* [Problem description]:
Using the listing below, report all lines holding the word "people".
##############################
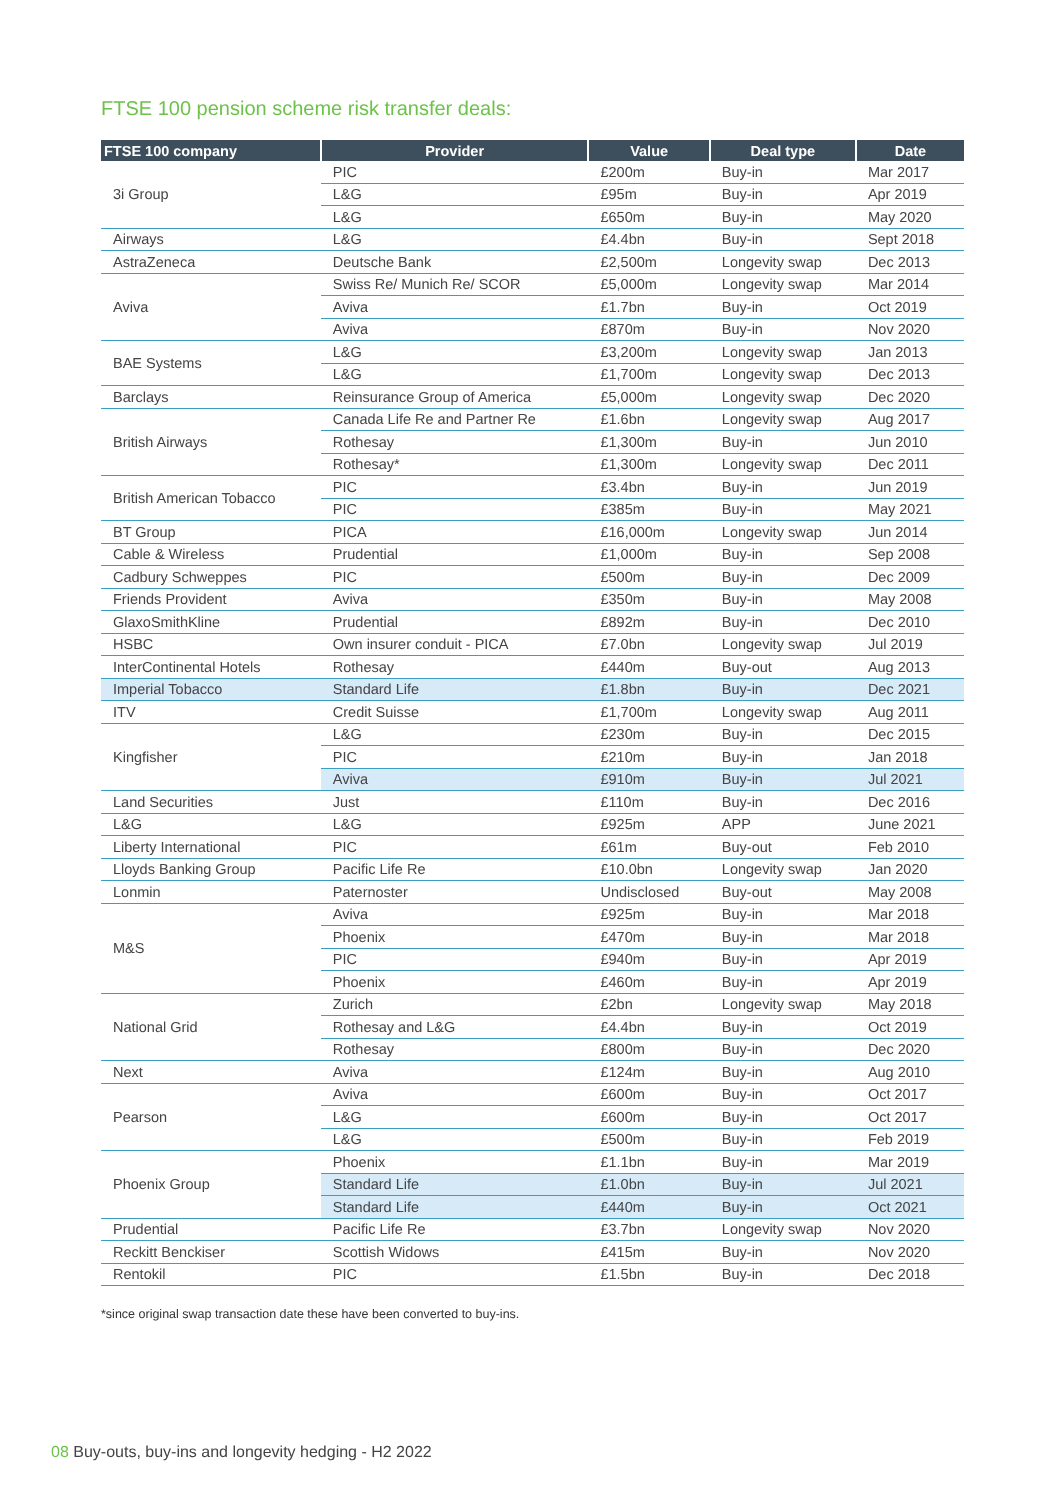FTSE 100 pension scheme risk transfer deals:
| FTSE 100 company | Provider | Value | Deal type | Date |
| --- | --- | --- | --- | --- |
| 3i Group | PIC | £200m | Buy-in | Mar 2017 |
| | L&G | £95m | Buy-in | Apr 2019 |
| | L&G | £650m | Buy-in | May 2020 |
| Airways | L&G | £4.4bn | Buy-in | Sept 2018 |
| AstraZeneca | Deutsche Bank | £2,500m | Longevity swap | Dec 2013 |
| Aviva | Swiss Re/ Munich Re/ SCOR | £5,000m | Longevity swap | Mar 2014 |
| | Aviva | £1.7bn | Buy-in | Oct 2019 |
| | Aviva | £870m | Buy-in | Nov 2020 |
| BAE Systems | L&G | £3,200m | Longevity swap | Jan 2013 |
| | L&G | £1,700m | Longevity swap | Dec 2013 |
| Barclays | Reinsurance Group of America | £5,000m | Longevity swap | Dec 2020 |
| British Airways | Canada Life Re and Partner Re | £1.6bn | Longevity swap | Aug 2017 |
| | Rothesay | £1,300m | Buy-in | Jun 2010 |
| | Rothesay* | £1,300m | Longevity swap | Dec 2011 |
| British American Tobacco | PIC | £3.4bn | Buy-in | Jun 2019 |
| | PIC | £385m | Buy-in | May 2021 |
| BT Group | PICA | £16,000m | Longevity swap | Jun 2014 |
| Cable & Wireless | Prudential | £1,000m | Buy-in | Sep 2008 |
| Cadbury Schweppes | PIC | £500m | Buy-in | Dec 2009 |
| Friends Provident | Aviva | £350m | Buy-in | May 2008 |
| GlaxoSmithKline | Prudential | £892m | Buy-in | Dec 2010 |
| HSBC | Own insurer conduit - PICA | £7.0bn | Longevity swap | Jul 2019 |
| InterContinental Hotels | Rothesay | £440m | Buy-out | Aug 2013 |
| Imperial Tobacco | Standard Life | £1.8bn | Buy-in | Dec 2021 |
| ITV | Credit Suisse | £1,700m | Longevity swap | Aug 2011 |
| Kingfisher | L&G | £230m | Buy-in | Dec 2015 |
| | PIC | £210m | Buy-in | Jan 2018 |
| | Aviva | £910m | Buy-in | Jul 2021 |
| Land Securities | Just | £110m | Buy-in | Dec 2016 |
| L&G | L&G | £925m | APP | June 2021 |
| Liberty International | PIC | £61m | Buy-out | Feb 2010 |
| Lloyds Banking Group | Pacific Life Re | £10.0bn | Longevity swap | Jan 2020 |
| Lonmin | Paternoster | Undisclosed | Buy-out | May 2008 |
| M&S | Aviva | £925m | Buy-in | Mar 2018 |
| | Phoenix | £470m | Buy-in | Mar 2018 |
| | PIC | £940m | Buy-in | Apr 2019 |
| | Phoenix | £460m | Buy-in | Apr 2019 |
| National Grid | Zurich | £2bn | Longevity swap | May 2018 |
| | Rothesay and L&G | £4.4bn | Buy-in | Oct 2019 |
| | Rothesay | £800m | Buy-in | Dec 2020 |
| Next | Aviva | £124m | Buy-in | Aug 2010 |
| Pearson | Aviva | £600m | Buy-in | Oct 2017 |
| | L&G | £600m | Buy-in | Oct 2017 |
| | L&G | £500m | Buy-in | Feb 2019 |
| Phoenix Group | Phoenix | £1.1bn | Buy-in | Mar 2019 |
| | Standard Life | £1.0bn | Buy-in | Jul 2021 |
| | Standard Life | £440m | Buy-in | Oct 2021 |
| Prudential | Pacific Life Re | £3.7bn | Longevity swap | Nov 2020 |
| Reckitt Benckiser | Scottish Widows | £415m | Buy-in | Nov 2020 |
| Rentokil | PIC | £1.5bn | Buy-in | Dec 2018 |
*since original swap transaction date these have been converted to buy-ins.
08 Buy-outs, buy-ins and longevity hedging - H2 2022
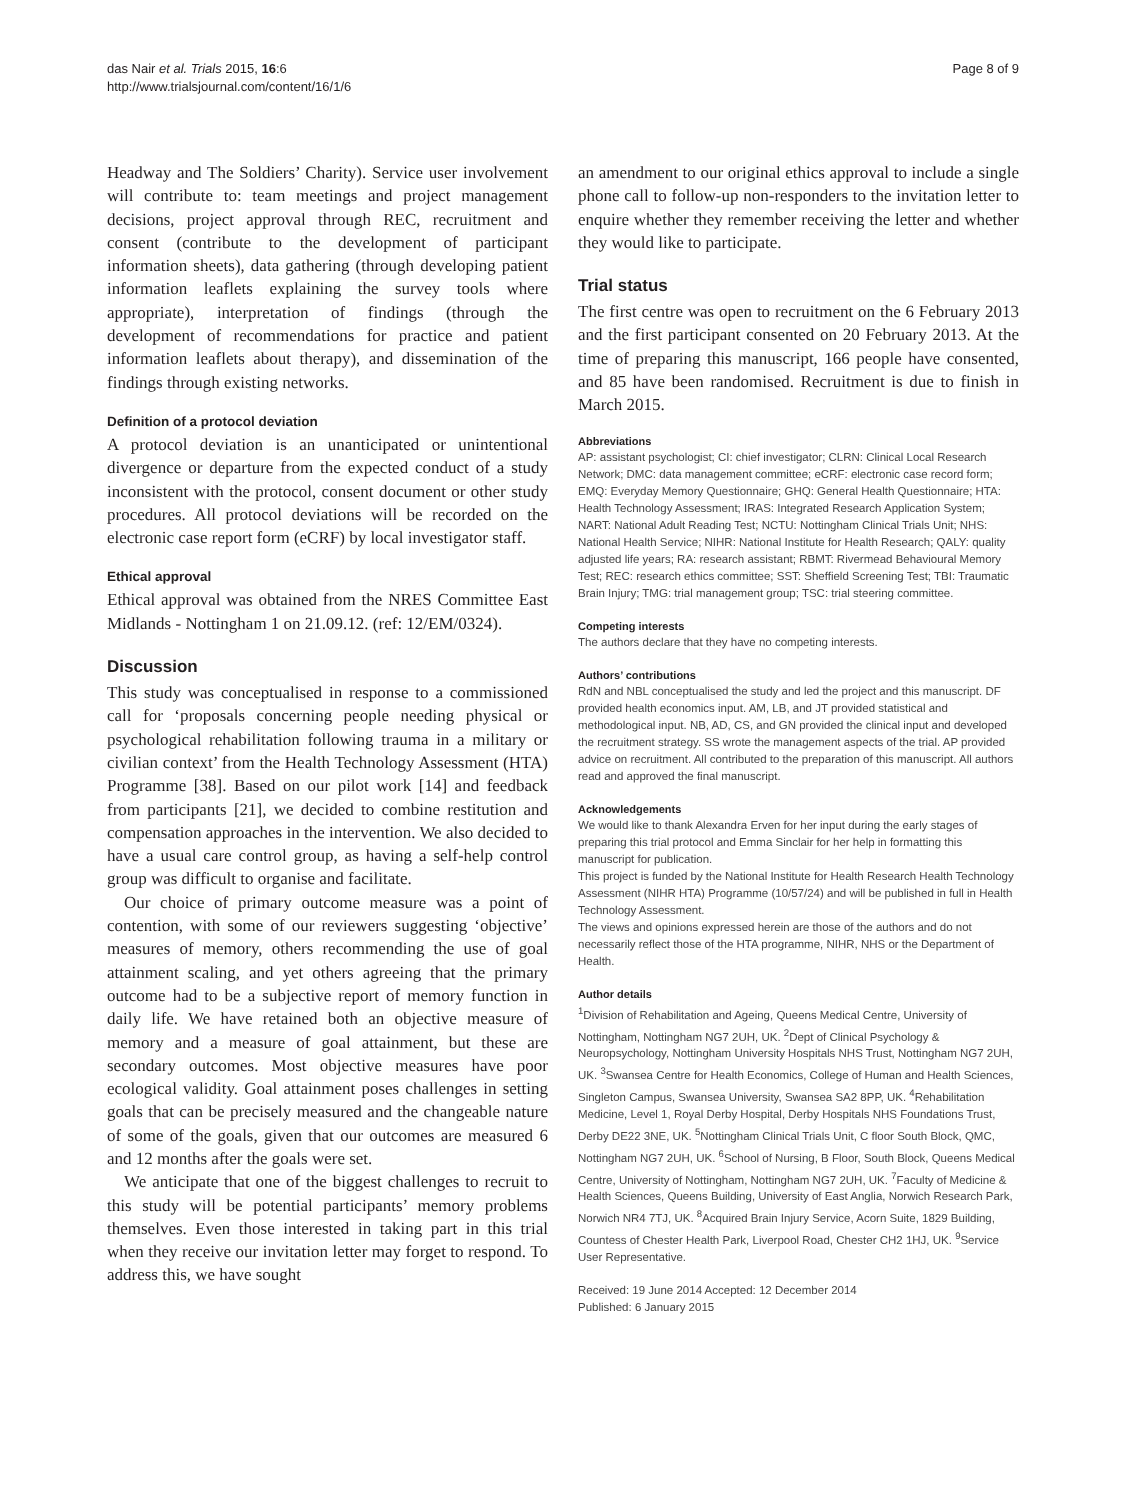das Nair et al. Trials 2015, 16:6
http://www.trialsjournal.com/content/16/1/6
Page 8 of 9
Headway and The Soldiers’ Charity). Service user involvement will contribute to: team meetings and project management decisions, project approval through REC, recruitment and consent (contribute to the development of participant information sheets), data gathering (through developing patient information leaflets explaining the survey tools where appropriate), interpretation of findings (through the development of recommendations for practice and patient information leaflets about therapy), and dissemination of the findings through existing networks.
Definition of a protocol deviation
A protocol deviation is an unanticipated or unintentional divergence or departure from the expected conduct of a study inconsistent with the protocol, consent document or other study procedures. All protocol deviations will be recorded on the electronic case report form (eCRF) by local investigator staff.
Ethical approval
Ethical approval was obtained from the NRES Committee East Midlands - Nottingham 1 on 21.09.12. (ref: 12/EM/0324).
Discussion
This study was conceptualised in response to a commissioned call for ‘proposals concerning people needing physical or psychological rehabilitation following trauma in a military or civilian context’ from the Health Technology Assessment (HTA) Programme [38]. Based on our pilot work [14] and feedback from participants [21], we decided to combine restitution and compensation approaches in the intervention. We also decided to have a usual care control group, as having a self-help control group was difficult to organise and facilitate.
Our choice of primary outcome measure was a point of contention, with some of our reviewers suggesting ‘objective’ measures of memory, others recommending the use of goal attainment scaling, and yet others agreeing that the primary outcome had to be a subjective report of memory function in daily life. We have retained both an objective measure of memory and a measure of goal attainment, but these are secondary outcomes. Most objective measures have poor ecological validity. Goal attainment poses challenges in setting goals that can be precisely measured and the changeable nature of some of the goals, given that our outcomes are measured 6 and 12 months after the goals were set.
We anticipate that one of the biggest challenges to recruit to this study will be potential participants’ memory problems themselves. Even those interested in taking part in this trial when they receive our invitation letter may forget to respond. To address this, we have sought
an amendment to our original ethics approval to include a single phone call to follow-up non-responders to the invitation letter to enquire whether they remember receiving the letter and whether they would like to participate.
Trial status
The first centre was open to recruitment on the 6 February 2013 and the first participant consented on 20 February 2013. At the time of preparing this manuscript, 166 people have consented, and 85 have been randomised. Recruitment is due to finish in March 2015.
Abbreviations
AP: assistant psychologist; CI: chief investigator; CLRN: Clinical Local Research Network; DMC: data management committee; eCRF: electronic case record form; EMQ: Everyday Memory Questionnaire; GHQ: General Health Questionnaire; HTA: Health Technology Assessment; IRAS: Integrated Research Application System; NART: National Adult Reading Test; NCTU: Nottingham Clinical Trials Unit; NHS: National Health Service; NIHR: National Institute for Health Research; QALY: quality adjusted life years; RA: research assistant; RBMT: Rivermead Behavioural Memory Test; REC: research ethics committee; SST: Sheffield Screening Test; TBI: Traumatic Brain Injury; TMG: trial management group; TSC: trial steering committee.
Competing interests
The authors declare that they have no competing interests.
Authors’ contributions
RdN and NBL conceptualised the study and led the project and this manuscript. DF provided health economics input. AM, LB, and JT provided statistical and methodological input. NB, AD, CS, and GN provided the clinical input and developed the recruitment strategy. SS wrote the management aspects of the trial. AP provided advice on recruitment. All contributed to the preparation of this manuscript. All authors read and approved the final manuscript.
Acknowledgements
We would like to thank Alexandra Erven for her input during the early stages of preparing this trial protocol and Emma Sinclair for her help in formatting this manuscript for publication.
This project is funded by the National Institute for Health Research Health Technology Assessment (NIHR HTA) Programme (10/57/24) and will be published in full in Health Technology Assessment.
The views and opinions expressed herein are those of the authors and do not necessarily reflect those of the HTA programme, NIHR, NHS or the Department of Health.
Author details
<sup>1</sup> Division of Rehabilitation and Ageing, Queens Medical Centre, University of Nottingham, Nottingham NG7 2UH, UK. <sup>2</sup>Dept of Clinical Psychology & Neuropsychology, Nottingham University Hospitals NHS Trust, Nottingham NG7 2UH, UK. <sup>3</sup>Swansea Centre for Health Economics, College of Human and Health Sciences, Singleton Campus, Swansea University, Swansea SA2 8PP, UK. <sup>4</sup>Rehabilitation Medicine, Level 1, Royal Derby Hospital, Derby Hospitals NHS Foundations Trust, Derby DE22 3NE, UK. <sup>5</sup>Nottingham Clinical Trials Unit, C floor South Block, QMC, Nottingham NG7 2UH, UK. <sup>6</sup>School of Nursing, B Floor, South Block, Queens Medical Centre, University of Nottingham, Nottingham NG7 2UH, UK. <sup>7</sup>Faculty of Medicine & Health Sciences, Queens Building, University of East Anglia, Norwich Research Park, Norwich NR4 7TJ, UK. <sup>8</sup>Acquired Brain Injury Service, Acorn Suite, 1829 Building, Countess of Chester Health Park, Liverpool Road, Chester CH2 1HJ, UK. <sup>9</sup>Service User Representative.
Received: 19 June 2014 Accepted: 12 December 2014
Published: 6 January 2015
##############################
* [Reply to the task]:
This study was conceptualised in response to a commissioned call for ‘proposals concerning people needing physical or psychological rehabilitation following trauma in a military or civilian context’ from the Health Technology Assessment (HTA) Programme [38]. Based on our pilot work [14] and feedback from participants [21], we decided to combine restitution and compensation approaches in the intervention. We also decided to have a usual care control group, as having a self-help control group was difficult to organise and facilitate.
The first centre was open to recruitment on the 6 February 2013 and the first participant consented on 20 February 2013. At the time of preparing this manuscript, 166 people have consented, and 85 have been randomised. Recruitment is due to finish in March 2015.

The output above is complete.